3. People Only Relate to Their Own Time. People tend to ridicule anything that came before their birth, so the entirety of the world as it once was is closed off to them. Many of them don’t have the ability to view something in the context in which it was made. Any movie, no matter how “timeless” it’s supposed to be, is of the era in which it’s made. Most young people today won’t notice the importance of the scene in Casablanca when the Nazis are drowned out by the French singing La Marseillaise. They merely see it as some silly singing contest. A little research into World War II may help one understand the scene’s original context and imagine what it would’ve meant to the audiences of 1943 (besides being a propaganda tool, of course). I often tell young skeptics to wait a few years until their beloved and revered pop movies and music get skewered by the generation after theirs; it’ll happen, just you wait…
4. Special Effects. According to that same workmate, the shark in Jaws “looked so fake.” I asked him if he thought that CGI effects looked more realistic. He said yes. I then asked if he failed to notice how “fake” and unrealistic the movement was of a CGI animal that was supposed to be running. The thing looked huge, but leapt around as though it had no weight to it. It moved like an object much lighter and smaller than it was supposed to be. It also resembled a video game graphic rather than a living, furry beast. His beloved CGI was already dated and horrendously phony looking and it wasn’t even five years old.

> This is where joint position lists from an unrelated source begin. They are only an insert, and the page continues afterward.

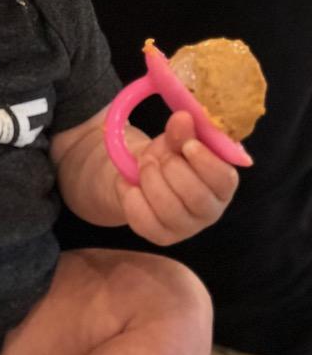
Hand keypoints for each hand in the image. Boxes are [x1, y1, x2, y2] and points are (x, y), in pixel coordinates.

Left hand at [115, 112, 241, 245]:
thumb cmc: (169, 156)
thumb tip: (183, 117)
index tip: (188, 145)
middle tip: (157, 155)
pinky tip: (131, 184)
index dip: (205, 161)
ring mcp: (186, 227)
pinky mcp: (161, 236)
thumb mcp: (175, 138)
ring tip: (144, 166)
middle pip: (196, 195)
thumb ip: (181, 130)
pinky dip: (131, 196)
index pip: (224, 179)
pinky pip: (144, 220)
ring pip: (169, 208)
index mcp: (223, 183)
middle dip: (170, 168)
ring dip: (150, 179)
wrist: (142, 175)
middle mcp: (210, 210)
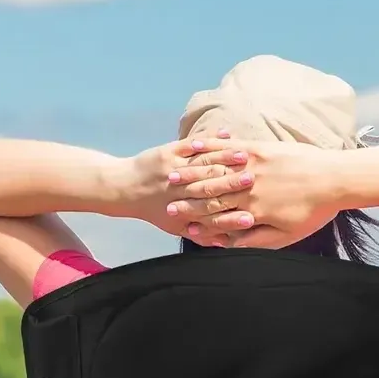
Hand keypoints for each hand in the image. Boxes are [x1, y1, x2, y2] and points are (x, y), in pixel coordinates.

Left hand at [113, 132, 254, 236]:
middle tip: (254, 181)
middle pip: (209, 188)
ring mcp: (173, 170)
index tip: (251, 217)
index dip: (231, 217)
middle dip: (232, 184)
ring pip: (202, 164)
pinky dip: (208, 140)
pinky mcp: (167, 152)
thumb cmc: (155, 210)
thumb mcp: (176, 227)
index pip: (210, 215)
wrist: (124, 189)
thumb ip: (202, 235)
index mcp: (183, 212)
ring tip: (246, 157)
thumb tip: (226, 243)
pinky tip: (226, 134)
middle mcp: (178, 191)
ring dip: (225, 159)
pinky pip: (190, 145)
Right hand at [165, 141, 342, 248]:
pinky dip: (213, 148)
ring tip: (172, 175)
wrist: (338, 179)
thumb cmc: (315, 211)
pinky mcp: (263, 148)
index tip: (176, 221)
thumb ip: (255, 240)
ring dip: (192, 173)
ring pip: (217, 171)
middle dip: (186, 198)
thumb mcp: (285, 235)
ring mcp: (255, 165)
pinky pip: (232, 148)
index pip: (216, 216)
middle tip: (165, 199)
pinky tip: (197, 148)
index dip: (194, 219)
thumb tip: (230, 245)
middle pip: (211, 194)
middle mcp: (249, 188)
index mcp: (253, 210)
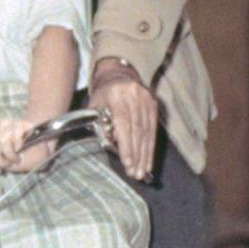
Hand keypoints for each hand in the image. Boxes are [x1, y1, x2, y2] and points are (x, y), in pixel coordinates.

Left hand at [0, 117, 55, 174]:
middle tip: (9, 163)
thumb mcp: (3, 159)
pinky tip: (22, 147)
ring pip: (2, 140)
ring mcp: (10, 123)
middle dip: (0, 160)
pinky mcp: (22, 122)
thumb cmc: (22, 156)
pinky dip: (18, 145)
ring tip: (16, 157)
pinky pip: (15, 135)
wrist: (42, 151)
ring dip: (10, 154)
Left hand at [91, 60, 157, 180]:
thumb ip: (100, 126)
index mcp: (116, 95)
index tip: (127, 163)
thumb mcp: (94, 107)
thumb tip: (111, 148)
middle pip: (137, 130)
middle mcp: (134, 96)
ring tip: (142, 172)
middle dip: (136, 155)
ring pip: (147, 132)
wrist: (118, 73)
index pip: (124, 124)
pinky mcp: (154, 104)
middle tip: (135, 174)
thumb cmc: (102, 95)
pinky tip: (148, 161)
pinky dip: (150, 147)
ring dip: (145, 155)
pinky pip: (153, 130)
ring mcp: (147, 99)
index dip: (126, 145)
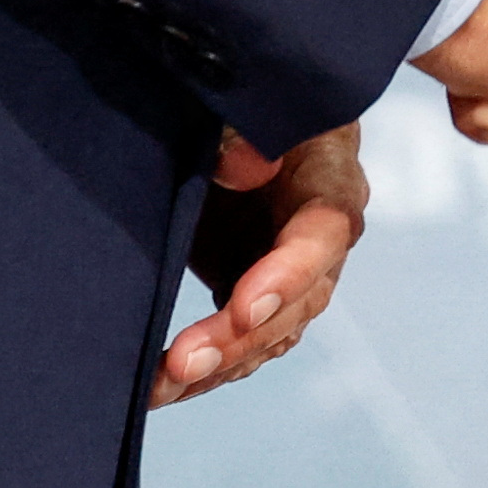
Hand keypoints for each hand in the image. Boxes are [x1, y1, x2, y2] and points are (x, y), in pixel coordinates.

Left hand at [154, 125, 362, 407]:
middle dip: (240, 337)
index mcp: (330, 176)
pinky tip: (157, 388)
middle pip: (300, 301)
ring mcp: (293, 273)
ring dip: (217, 366)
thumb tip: (243, 167)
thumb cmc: (244, 100)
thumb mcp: (245, 100)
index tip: (241, 308)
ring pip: (271, 335)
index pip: (325, 232)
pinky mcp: (258, 295)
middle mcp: (323, 236)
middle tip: (181, 362)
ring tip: (158, 387)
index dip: (288, 275)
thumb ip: (243, 127)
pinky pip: (242, 344)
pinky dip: (204, 370)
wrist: (239, 115)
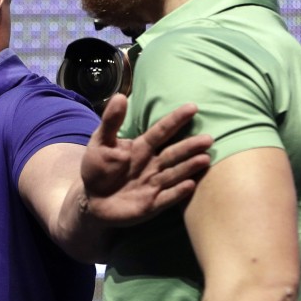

My first reaction to people proclaiming something as overrated is to believe that not much thought has gone into that statement and that they’re dismissing all that was before them because they have the notion that something old is already out of date and useless, like a three-month-old gallon of milk. It’s just not so. We tend to believe that anything of the here and now is somehow superior to what came before it. It’s the assumption that newer automatically means better, when in fact there are things from the now and the then that are worth keeping, while both eras also have elements that can be jettisoned.